**SUPPLIED DATA:**

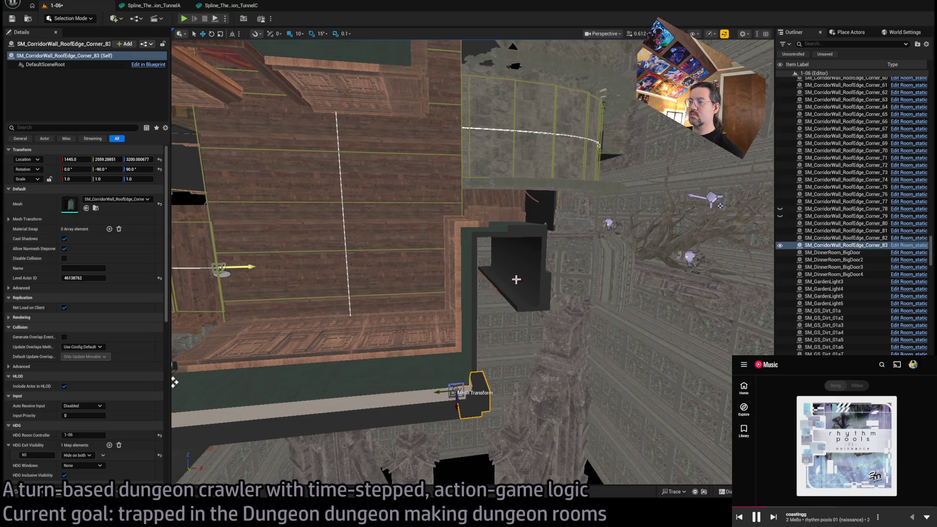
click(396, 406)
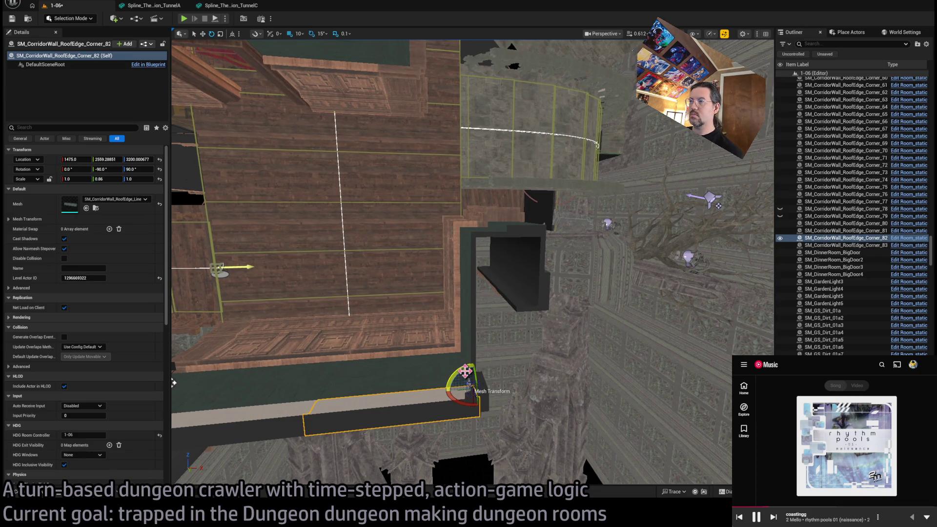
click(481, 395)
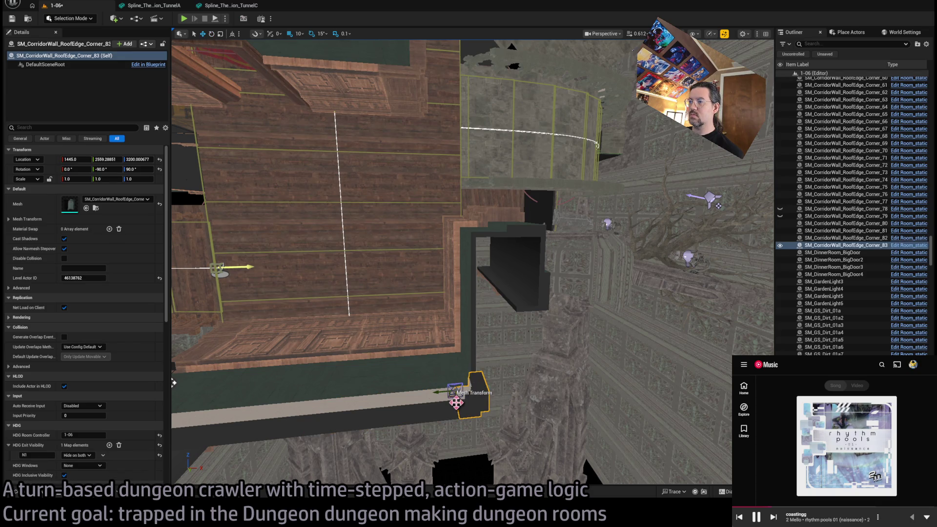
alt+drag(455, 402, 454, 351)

--

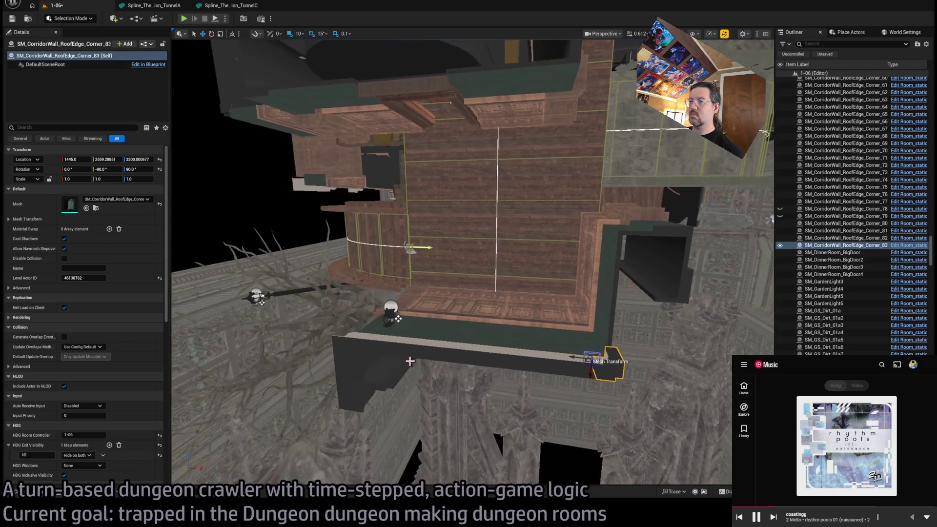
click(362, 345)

**ACTIVITY:**
From the entries above, copy every line that holds the word "click".

**ANSWER SPACE:**
click(396, 406)
click(481, 395)
click(362, 345)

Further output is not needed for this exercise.